Sunday, May 4, 2008

Let it all hang out

We are the sum of our parts. Not just SOME of our parts, but all. Which means, our memories are influenced by things we don't consciously remember or acknowledge. When making a memory quilt we need to put as many 'parts' of the life together. And see what appears.

If it is a memory quilt of your mother -- how appropriate since Mother's Day is around the corner. The photo shows Leslie Riley's journal quilt of her mother. And gives you an idea of one way of making a memory quilt.

Remember that Mom was first a child, a girl, a woman, a lover, a wife long before she was your mother.

Perhaps begin with a map of where she was born. A family tree, her favorite tree, whether she liked sitting under a tree and watching nature or preferred to experiment with foods in the kitchen. Who does she speak of fondly or with anger? What are her political leanings? Did she chain herself to a cause and carry a placard in the streets or did she quietly move to change the thinking of friends and family, raise her children to see the truth she embraced, or perhaps made an effort to ease the suffering under laws or inequalities she opposed? What era did she come of age?

How much do you know about your mother and her beliefs? What was her favorite color? What does that say about her? Did she like to let her natural beauty shine through or always wore lipstick and nail polish? Was she a war bride? What was happening in her world when she was making her life choices?

When I think of my mother, I see a flower garden quilt. She made several of those as well as the traditional double wedding ring, star of Bethlehem, and other star quilts. Why did she chose stars I wonder rather than log cabins or nine patch or basket quilts? Why do I think of flower gardens when I think of Mom? I think her major life decisions were influenced by her coming of age in the Great Depression. The flower garden quilt pattern was popular during that era and she had told of using feed bags as quilt patches.

++++

### EXERCISES TO COMPLETE
(a) In the memory quilt post, what does the writer say her mother used as quilt patches?
(b) Summarize the memory quilt post in two sentences.
(c) Pick up the memory quilt post after its final sentence and keep writing.
The records that follow aren't needed for any of this.

### EXTRACTED ENTRIES
++++

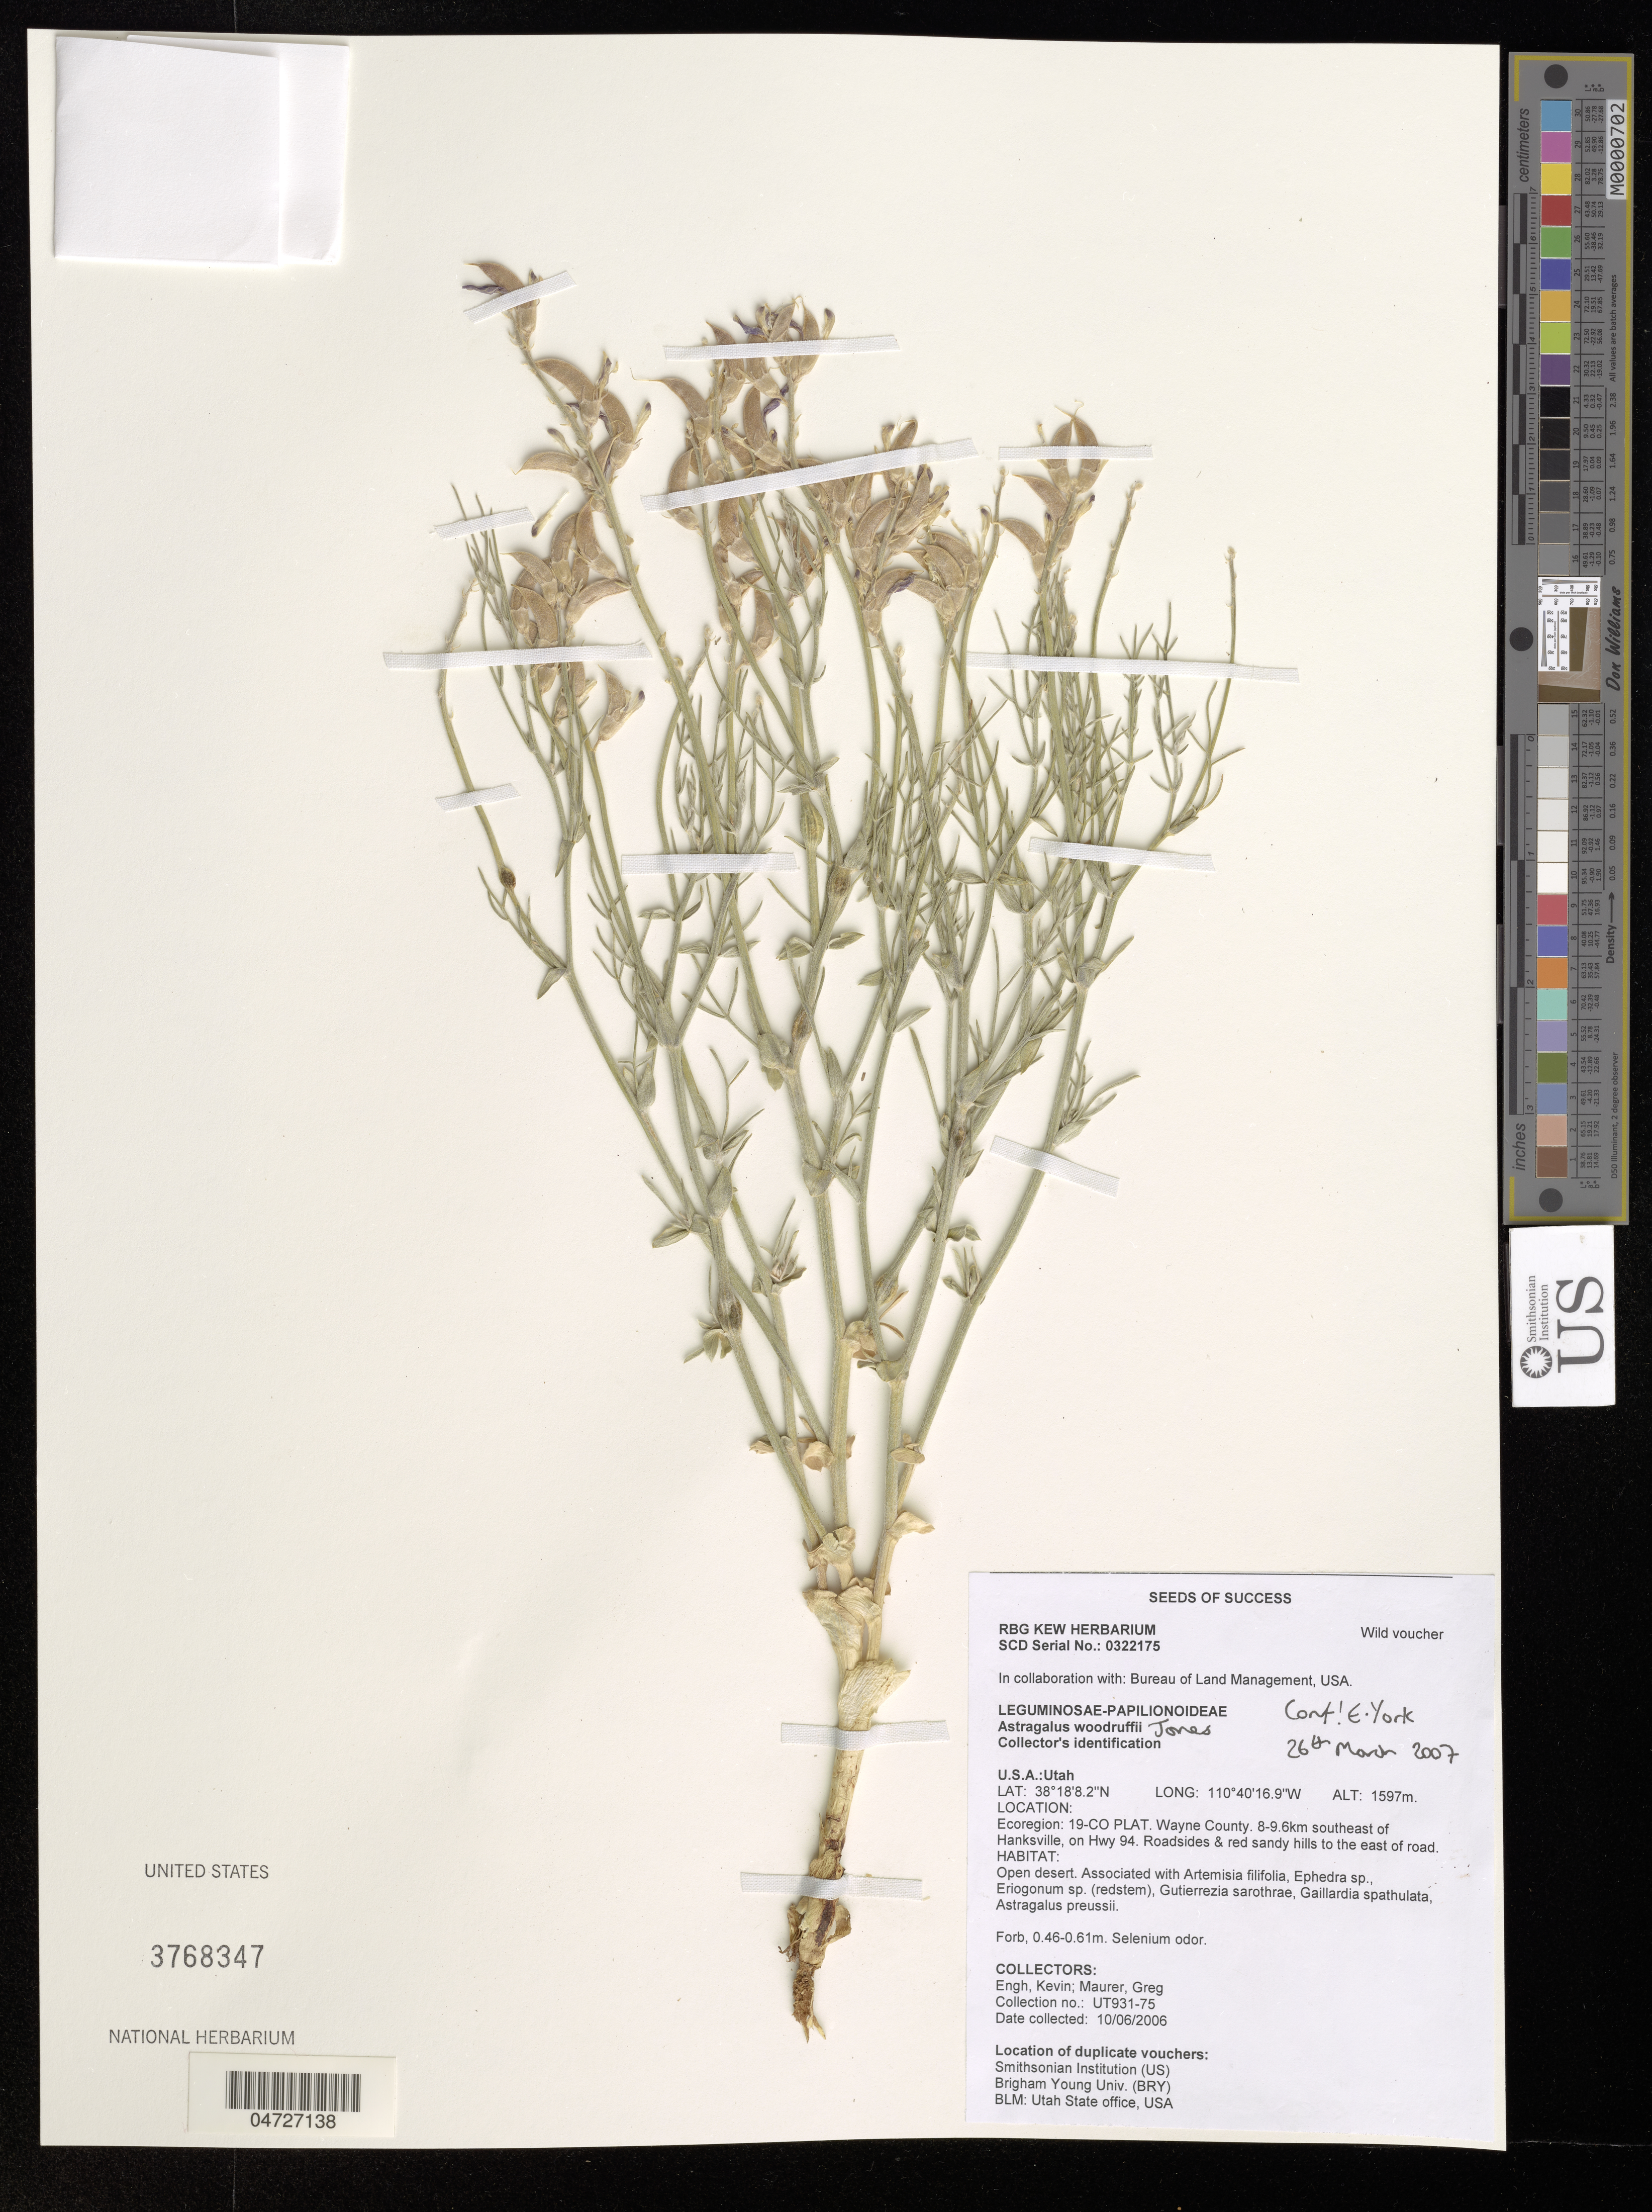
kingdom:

++++

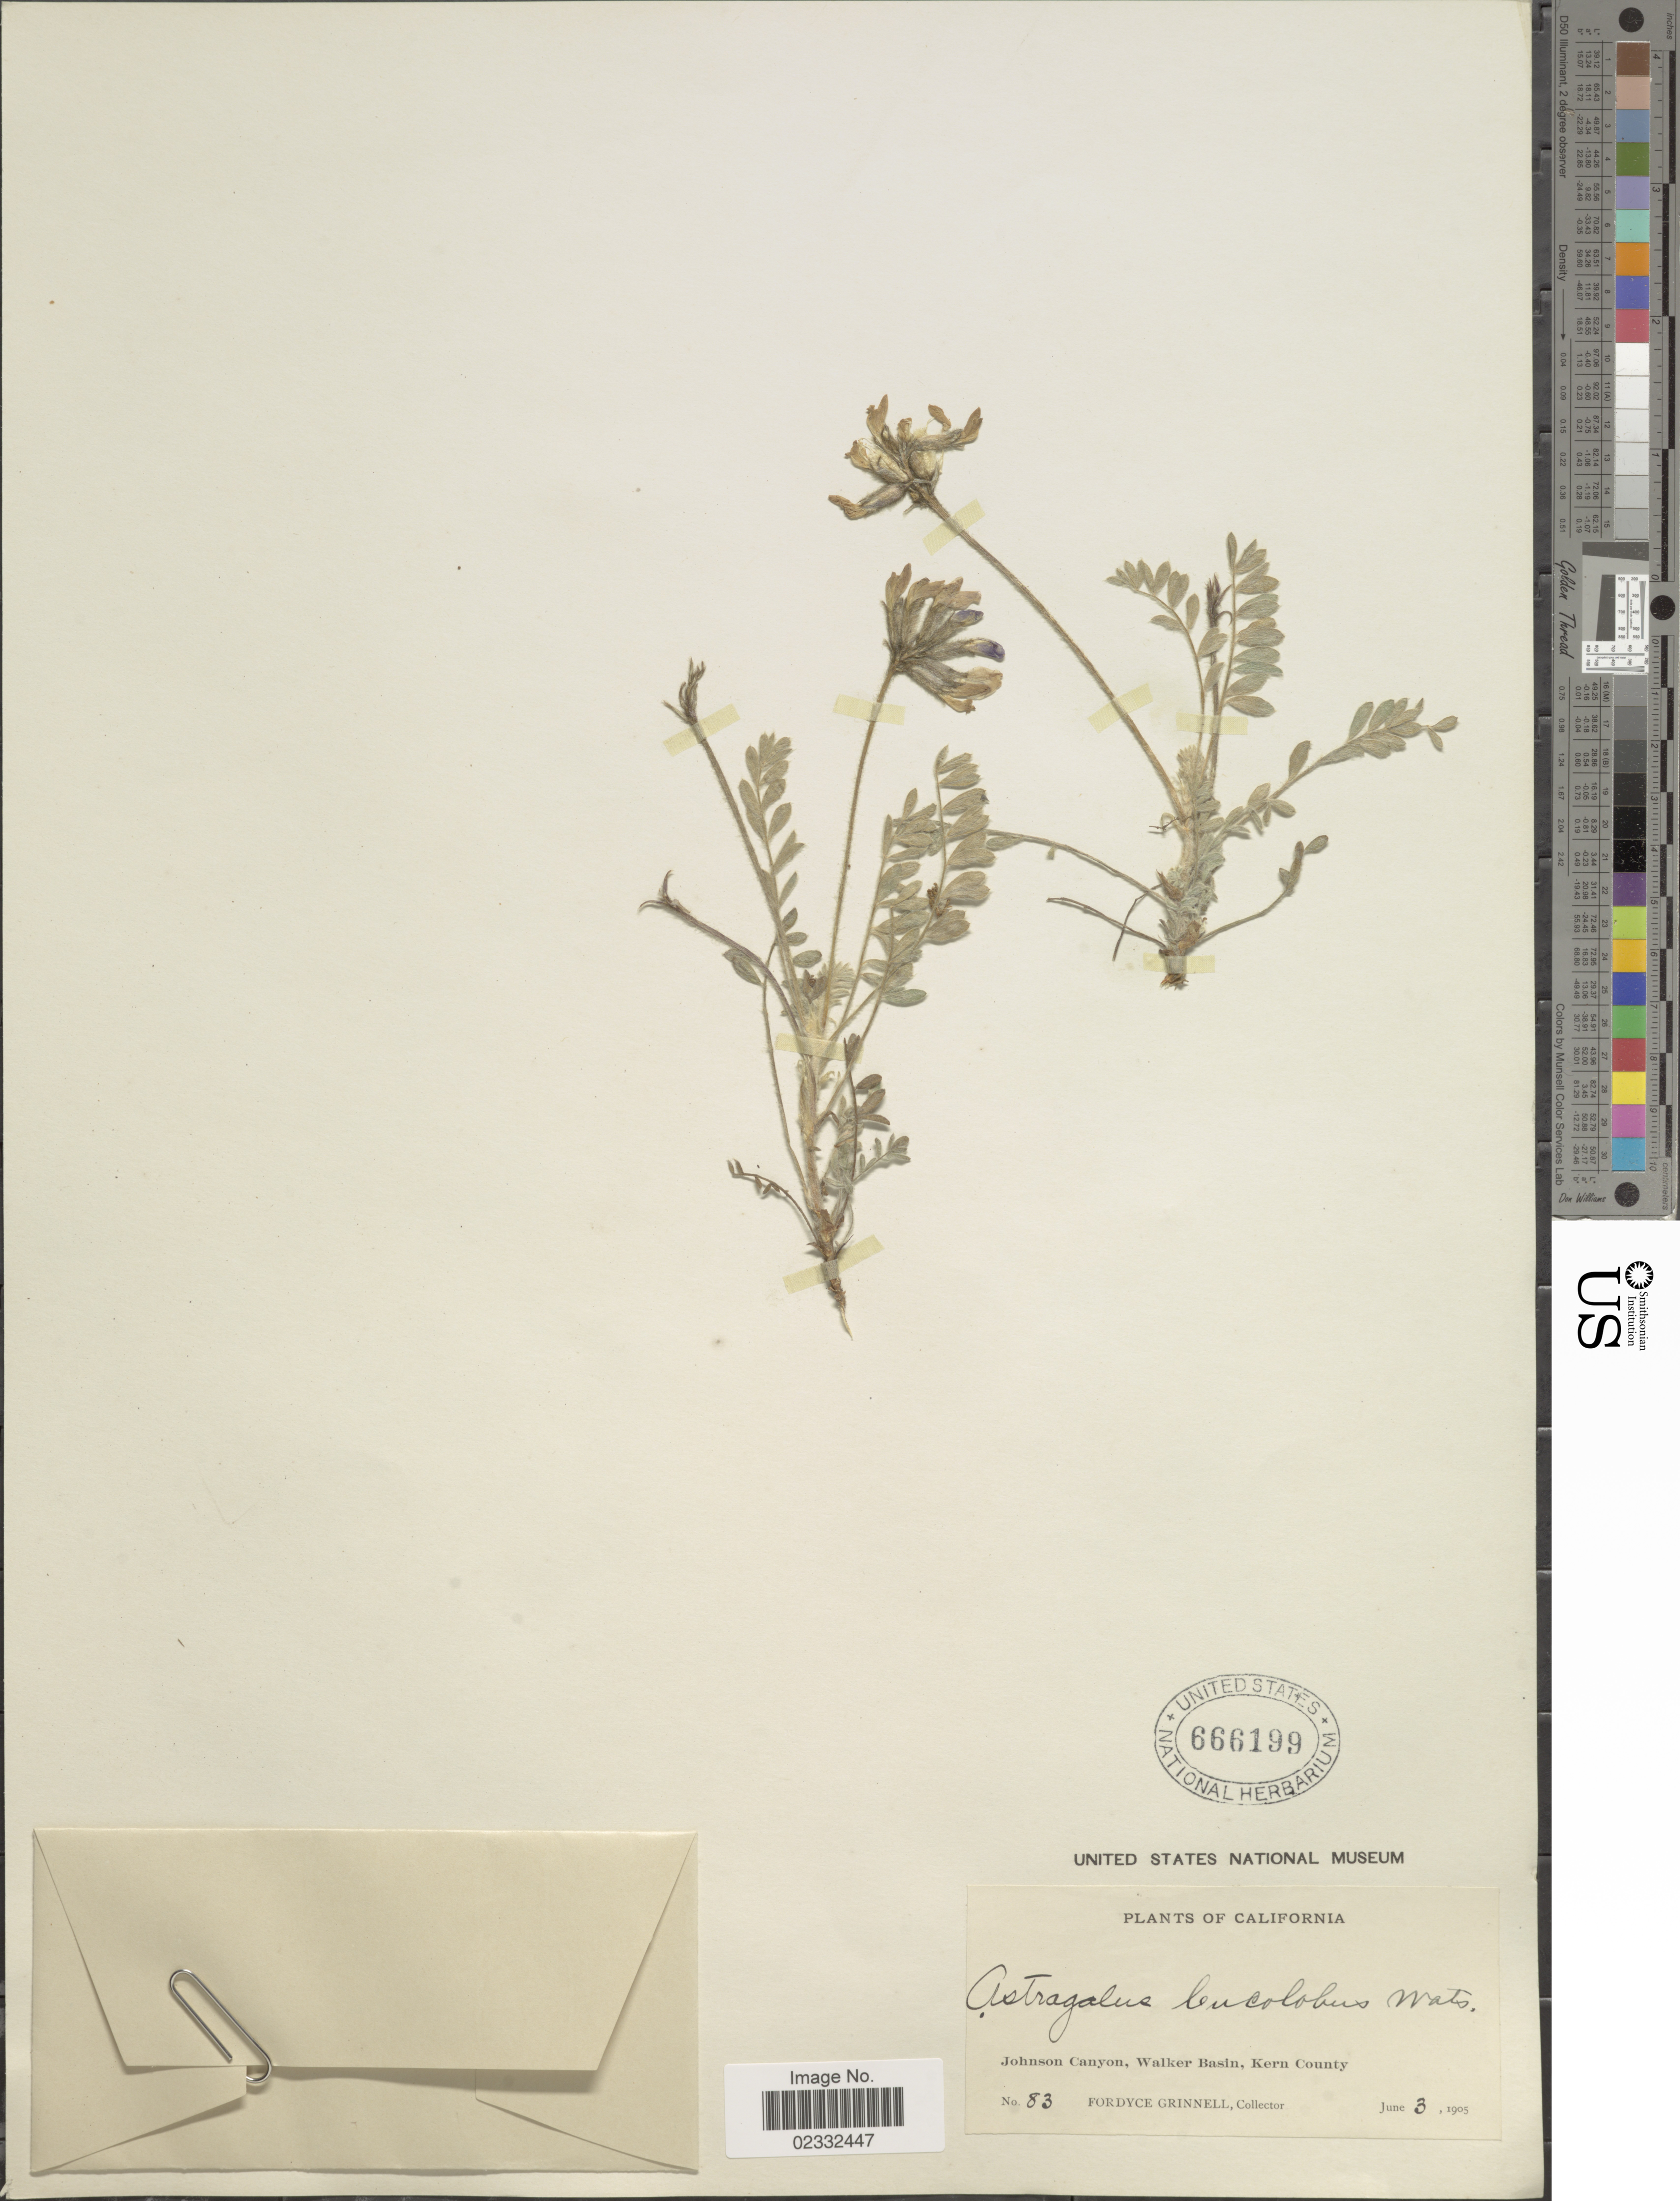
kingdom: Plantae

++++

### RESPONSES PER TASK
(a) Her mother used feed bags as quilt patches.

(b) A memory quilt should bring together as many parts of a life as possible, and a quilt of one's mother can draw on who she was before motherhood: her birthplace, family tree, beliefs, favorite color and the era in which she came of age. The writer associates her own mother with the flower garden quilt pattern, which was popular during the Great Depression, the period the writer believes shaped her mother's major life decisions.

(c)
The Great Depression caused her family's financial decline, their move into an apartment above the telephone and telegraph office in a nearby small farming town. It caused her to work for the telephone company as well as take a job waitressing in a diner to help care for her aging parents rather than marry. World War II took many of the men from the community and caused the women to shoulder more responsibility.

Because their apartment was located above a business in the heart of the town, she lived across from the hardware store and quickly met the owner's brother who had come to town looking for work and a new beginning.

And yes, that 'brother' became her husband and my father. Mom was also shaped by her religious beliefs, her church, her community of which her family had been members for generations leading back to when the land was first settled.

To make a memory quilt for Mom has to include so much more than photos of her and family photos. Maybe that's why I think landscape quilts make excellent memory quilts. We are never separated from the land -- whether it is covered with cement or tilled by a Massey Ferguson or a team of horses. And what happens on that land imprints us, leads us in the directions our lives will take.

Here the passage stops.